Le premier coup de massue n’allait pourtant pas tarder à être asséné. À la fin 2007, la suppression de 695 postes à Gandrange était annoncée. Venu sur le site, Nicolas Sarkozy, alors président de la République, acclamé par les ouvriers, promit l’aide de l’État pour éviter les fermetures de l’aciérie et du train à billettes. Mais les contreprojets des syndicats demeurèrent lettre morte et… ArcelorMittal engagea son plan social. Au moins Florange était-il sauvé : la direction du site annonçait un investissement de 330 millions d’euros qui devait relancer la production d’acier au cours des quinze prochaines années. La crise a gelé le projet avant que la stratégie erratique d’ArcelorMittal ne conduise, en 2011, à l’annonce de son arrêt définitif. Dans l’intervalle, un redémarrage surprise, suivi d’interminables mois d’attente, ont infligé à la vallée de la Fensch une longue agonie.

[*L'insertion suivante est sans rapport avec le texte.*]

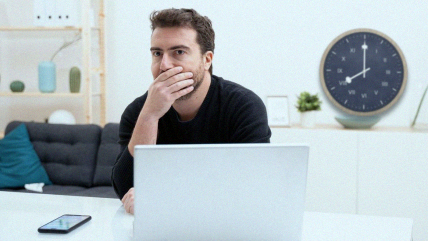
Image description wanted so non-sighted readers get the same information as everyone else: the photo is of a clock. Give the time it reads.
8:00
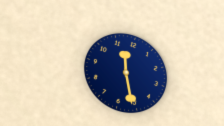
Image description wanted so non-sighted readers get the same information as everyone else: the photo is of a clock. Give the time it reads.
11:26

« On nous enfume », pestent les syndicalistes de Florange qui portent, par procuration, la colère des 2 000 salariés du site et les craintes du bassin d’emploi. Juché sur une camionnette devant les Grands Bureaux de Florange, le siège de la direction de l’usine, deux mois avant l’élection présidentielle, le candidat François Hollande faisait naître quelque espoir. Il promettait une loi qui obligerait un industriel défaillant à céder son site. Le projet de loi, dont Arnaud Montebourg, le ministre du Redressement productif, promettait fin septembre le dépôt imminent, est resté dans les cartons. Improbable épouvantail, cette loi d’expropriation n’a joué aucun rôle dans la décision d’ArcelorMittal, qui a accepté, début octobre, d’ouvrir à la reprise la partie la moins viable de son site mosellan. L’État a jusqu’à la fin du mois pour trouver un repreneur pour les deux hauts-fourneaux et la cokerie. Une mission impossible ?

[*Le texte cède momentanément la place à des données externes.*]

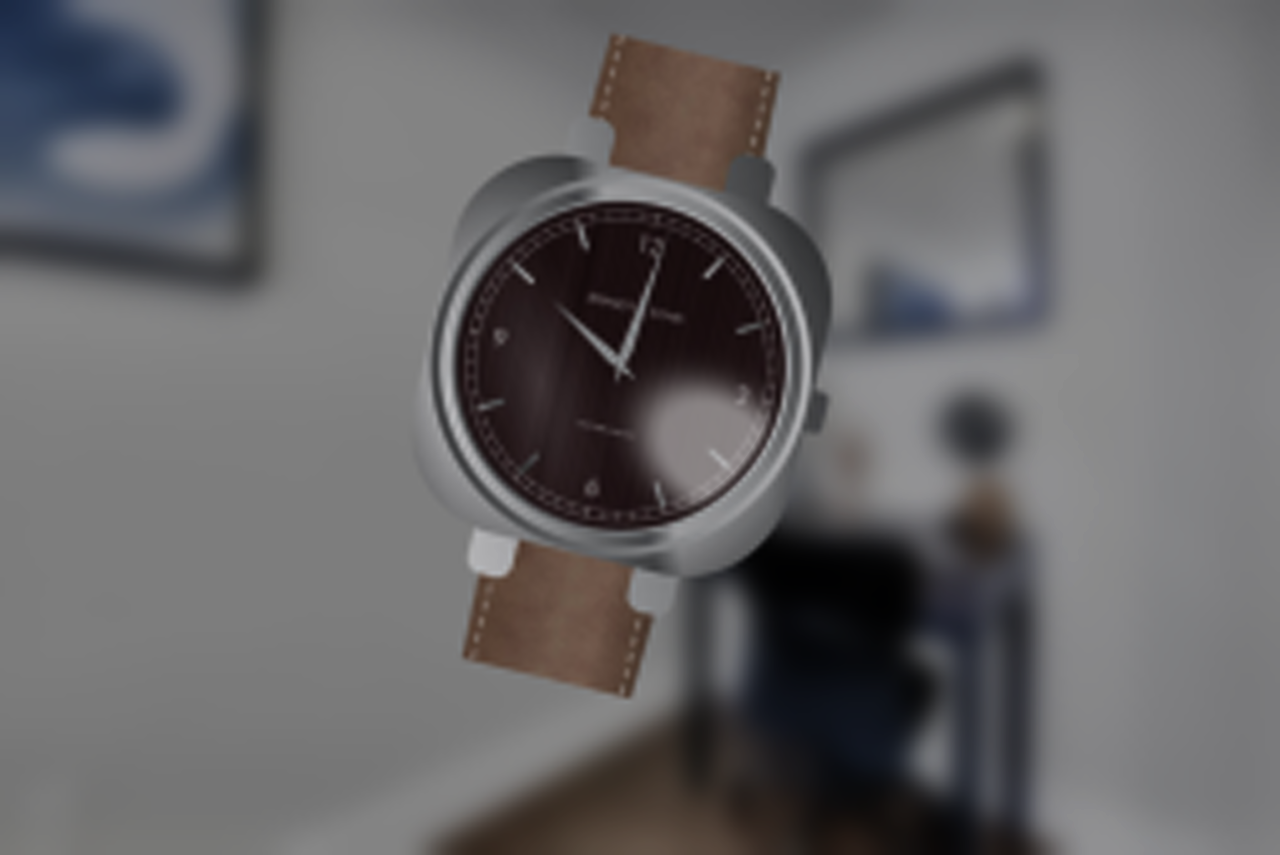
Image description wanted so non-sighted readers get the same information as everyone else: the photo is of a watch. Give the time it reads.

Ulcos, le choc de compétitivité de Florange ?
Le projet Ulcos (Ultra-low carbon dioxide steelmaking), permettant de réduire les émissions de CO2 lors de la fabrication d’acier, facilitera-t-il la reprise de la filière chaude en rendant le site de Florange plus attractif ? Classé en tête des projets éligibles au programme de financement européen NER300, il pourrait être retenu en décembre par la Commission européenne. Choisi comme installation test, Florange gagnerait en compétitivité grâce à des économies sur le coût des quotas d’émission de CO2. L’investissement dépasserait les 600 millions d’euros : l’État contribuerait 150 millions, les collectivités 30 millions, l’Ademe 10 millions, et l’Europe 240 millions. Le reste sera apporté par l’industriel présent sur le site. Ulcos permettrait un bond de productivité. « Inédit depuis quarante ans, estime le leader de la CFDT Édouard Martin. Florange serait au même niveau, voire mieux, que Dunkerque », l’un des deux autres sites avec hauts-fourneaux d’ArcelorMittal en France, avec celui de Fos-sur-Mer (Bouches-du-Rhône).